=== Begin Enclosure ===

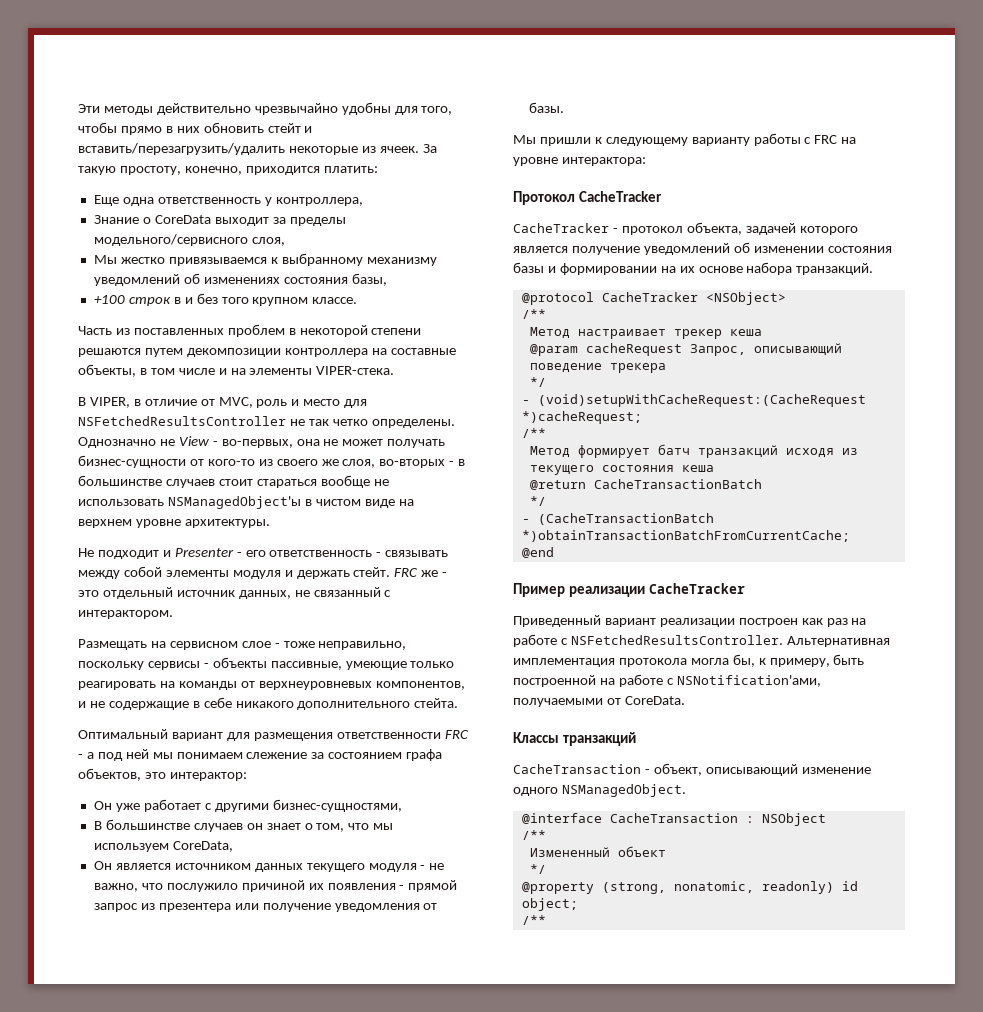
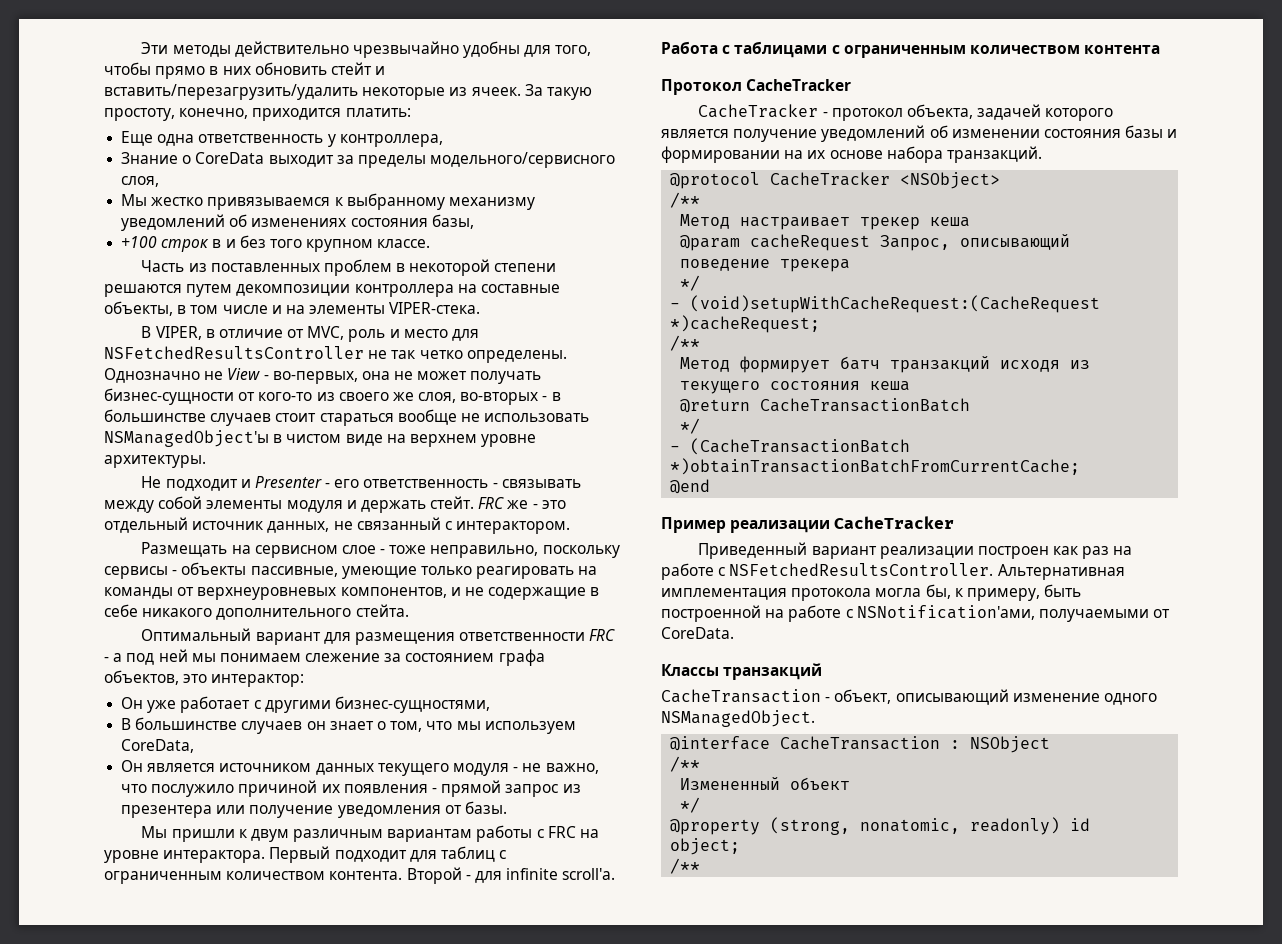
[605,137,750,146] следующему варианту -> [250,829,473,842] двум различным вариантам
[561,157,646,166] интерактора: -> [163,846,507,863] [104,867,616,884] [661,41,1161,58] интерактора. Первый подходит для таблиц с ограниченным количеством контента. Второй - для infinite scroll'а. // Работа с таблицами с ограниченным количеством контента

=== End Enclosure ===
=== Begin Enclosure ===

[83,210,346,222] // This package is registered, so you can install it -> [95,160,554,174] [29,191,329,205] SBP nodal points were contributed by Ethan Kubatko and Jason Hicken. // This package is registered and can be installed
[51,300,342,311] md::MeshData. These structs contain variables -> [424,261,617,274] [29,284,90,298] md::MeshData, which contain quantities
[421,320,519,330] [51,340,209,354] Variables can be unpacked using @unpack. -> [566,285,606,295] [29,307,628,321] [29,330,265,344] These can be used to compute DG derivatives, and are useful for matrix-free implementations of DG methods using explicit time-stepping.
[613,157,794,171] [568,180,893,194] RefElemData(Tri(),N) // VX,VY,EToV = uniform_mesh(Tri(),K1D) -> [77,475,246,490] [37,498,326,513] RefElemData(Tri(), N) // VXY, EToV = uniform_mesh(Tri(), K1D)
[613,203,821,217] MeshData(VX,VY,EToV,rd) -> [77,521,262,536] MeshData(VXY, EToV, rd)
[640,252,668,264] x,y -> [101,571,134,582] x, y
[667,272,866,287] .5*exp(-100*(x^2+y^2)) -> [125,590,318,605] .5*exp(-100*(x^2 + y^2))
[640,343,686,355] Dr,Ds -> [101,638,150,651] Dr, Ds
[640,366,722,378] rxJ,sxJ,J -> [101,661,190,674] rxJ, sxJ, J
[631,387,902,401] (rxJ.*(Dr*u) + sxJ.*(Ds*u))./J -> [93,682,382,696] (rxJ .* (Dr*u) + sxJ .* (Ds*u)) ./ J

=== End Enclosure ===

TASK TO CARRY OUT: Return each line from the material that includes the string "MeshData".

RESULT FOR THIS EXERCISE:
[51,300,342,311] md::MeshData. These structs contain variables -> [424,261,617,274] [29,284,90,298] md::MeshData, which contain quantities
[613,203,821,217] MeshData(VX,VY,EToV,rd) -> [77,521,262,536] MeshData(VXY, EToV, rd)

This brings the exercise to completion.